Direktur Jenderal Pertambangan Batu Bara dan Mineral, Kementerian Energi dan Sumber Daya Mineral (ESDM), Bambang Gatot Ariyono mengatakan, sepanjang memenuhi ketentuan yang tertuang dalam Undang-Undang Mineral dan Batu Bara (UU Minerba), maka para pemegang PKP2B bisa secara otomatis mendapatkan perpanjangan kontrak.
“Kami fair saja. Perpanjangan kontrak sudah tertulis dalam undang-undang (PKP2B diatur oleh UU Pertambangan No. 11/1967, red), namun kendati otomatis bisa diperpanjang, wilayah PKP2B tidak seluas wilayah semula,” katanya.
Ketujuh PKP2B itu adalah PT Arutmin Indonesia (habis masa kontrak pada 1 November 2020), PT Kendilo Coal (13 September 2021), PT Kaltim Prima Coal (31 Desember 2021), PT Multi Harapan Utama (1 April 2022), PT Adaro Indonesia (1 Oktober 2022), PT Kideco Jaya Agung (13 Maret 2023), dan PT Berau Coal (26 April 2025). Adapun PT Tanito Harum, yang masa kontraknya habis pada Januari 2019 perpanjangan kontraknya dibatalkan oleh Menteri ESDM periode 2014-2019 Ignasius Jonan.
Sementara Mantan Menteri Pertambangan dan pendiri Bimasena, Soebroto menyarankan kepada pemerintah agar lebih intensif membahas semua permasalahan dengan para pengusaha, termasuk membahas masalah mengenai industri batu bara.
“Dahulu pemerintah dan pengusaha sangat intensif membahas berbagai isu.
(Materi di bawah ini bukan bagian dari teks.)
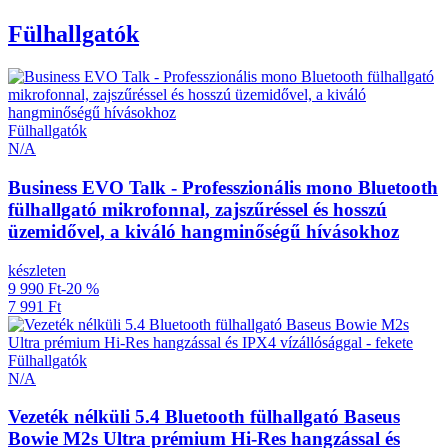
Fülhallgatók
Fülhallgatók
N/A
Business EVO Talk - Professzionális mono Bluetooth
fülhallgató mikrofonnal, zajszűréssel és hosszú
üzemidővel, a kiváló hangminőségű hívásokhoz
készleten
9 990 Ft
-20 %
7 991 Ft
Fülhallgatók
N/A
Vezeték nélküli 5.4 Bluetooth fülhallgató Baseus
Bowie M2s Ultra prémium Hi-Res hangzással és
Pemerintah sekarang juga sebaiknya bisa seperti dulu,” sarannya.
Tentang kepastian investasi, Ketua ESDM Asosiasi Pengusaha Indonesia (Apindo) Sammy Hamzah mengapresiasi baik kepastian regulasi mengenai perpanjangan kontrak yang disampaikan oleh Dirjen Minerba.
“Pemerintah akan menghormati kontrak yang berlaku, meski luas wilayahnya diperkecil,” kata Sammy.
Sammy menambahkan, dunia sedang menghadapi masa transisi menuju energi yang lebih bersih. Berbagai data menunjukkan energi baru terbarukan dalam 10 tahun mendatang bisa menggantikan energi fosil. Oleh karena itu, pemerintah dan para pemangku kepentingan, khususnya para pengusaha batu bara perlu segera menetapkan road map (blue print) yang jelas terhadap batu bara.
“Batu bara perlu diletakan pada puzzle yang mana, industri batu bara butuh kepastian segera karena high capital dan high risk,” ujarnya.
Sementara Direktur Eksekutif Asosiasi Perusahaan Batu Bara Indonesia (APBI) Hendra Sinadia meminta pemerintah memperbaiki iklim investasi, termasuk di sektor pertambangan batu bara. Salah satu satu yang mempengaruhi iklim investasi pertambangan batu bara adalah kebijakan yang selalu berubah-ubah, seperti domestic market obligation (DMO).
“Itu yang menyebabkan daya tarik investasi Indonesia tertinggal dari negara lain seperti Vietnam,” kata Hendra.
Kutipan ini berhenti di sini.